Now it’s not for this Canary to explain why that is, but it is an extraordinary – wait what’s that outside my window…
Now focus is probably what you are paid for. Employers want you to focus on your job so that you can do something that makes something else just slightly better, be that a car door fitting, a withering putdown in a parliamentary debate, a clean window or a revolutionary new widget that you just thought of. Losing focus in the middle won’t get the job done now will it?

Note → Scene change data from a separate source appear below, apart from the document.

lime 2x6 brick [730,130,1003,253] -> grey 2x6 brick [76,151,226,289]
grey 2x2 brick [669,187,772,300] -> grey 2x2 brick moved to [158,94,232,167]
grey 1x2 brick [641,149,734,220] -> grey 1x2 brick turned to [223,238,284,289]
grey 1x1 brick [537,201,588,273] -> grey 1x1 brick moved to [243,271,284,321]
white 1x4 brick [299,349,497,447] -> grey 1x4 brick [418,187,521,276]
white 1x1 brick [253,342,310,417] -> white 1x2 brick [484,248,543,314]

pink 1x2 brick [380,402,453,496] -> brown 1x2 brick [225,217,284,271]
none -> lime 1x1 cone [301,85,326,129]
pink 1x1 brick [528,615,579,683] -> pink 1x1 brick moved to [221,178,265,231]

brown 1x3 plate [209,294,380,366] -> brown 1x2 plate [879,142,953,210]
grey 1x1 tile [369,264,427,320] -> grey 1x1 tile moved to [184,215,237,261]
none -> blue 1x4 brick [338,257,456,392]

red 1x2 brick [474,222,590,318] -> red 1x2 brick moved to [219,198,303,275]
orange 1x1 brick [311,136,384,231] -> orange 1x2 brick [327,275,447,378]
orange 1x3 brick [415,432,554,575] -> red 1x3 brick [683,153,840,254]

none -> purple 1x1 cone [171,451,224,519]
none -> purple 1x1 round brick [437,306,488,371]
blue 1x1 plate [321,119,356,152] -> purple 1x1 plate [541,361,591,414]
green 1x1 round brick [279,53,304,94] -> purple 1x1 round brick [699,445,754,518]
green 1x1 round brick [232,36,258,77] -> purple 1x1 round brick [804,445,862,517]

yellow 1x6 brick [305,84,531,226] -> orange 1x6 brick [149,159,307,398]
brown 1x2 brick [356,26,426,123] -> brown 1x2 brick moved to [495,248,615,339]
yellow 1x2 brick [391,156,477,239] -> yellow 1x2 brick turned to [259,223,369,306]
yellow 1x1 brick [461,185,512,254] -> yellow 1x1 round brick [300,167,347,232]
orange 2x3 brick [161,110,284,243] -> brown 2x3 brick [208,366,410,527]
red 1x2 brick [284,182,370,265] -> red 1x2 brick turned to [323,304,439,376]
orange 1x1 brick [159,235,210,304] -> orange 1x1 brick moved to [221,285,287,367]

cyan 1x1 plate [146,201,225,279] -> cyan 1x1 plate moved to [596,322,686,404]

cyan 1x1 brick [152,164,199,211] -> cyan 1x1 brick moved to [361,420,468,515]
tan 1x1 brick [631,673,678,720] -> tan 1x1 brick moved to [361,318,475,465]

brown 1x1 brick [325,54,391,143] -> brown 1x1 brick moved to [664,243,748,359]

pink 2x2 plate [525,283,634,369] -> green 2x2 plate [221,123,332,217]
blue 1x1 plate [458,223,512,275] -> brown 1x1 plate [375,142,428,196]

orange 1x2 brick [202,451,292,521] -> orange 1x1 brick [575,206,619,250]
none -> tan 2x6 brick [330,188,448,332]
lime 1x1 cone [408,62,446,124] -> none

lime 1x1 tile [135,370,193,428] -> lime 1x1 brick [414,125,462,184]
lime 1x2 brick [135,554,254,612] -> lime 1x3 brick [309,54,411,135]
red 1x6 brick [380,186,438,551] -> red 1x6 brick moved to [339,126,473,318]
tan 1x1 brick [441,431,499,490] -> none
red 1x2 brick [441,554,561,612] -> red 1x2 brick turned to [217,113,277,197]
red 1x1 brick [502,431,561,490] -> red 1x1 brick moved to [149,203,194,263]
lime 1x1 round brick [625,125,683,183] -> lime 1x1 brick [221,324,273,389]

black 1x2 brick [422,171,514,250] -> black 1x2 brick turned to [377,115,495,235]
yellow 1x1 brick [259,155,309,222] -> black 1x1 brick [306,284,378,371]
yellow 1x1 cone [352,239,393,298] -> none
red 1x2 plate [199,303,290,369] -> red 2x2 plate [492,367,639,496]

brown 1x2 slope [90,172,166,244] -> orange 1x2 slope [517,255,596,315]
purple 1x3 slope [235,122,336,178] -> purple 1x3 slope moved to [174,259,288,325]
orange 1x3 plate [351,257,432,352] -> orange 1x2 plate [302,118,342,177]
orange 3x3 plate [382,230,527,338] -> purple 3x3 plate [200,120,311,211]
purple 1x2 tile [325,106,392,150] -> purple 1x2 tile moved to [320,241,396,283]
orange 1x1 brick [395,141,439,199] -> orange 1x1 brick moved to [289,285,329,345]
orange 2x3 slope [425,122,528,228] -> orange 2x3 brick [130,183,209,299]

Here’s the thing though, the method for measuring focus when you are in a meeting has been around for over a quarter of a century, just waiting for the quality of real time transcription of the words you speak to catch up – which it did only quite recently.
It’s a measurement is called ‘Topic modelling’ which, if you want to get all cone headed about it, is ‘an unsupervised machine learning technique in natural language processing (NLP) used to discover hidden thematic structures (topics) in large collections of documents. By analysing word co-occurrence patterns, it automatically clusters frequently appearing words into coherent themes, making it an essential tool for exploratory data analysis, document classification, and information retrieval.’
Sorry what did you say, that took me 48 seconds to read and I only got half way?
Well, worry not, your feathered friend has your back again, Meeting Canary can analyse whether the themes you have in a meeting cluster sensibly and can give you a running, real-time score, to help you focus on getting the job done!
With the data we have on focus from millions of meeting minutes we can also show how focus declines after 1 hour. Same as energy oddly!
 
 So next time you feel you’re losing focus, keep an eye on Meeting Canary’s focus dial, and maybe step into the meeting and try and get it back on track – or at least insert enough energy that the focus comes sharply back.
And make it quick, as at this rate by 2030 we’ll probably be down to attention spans being about the same as a… hang on the phones pinging me, byee!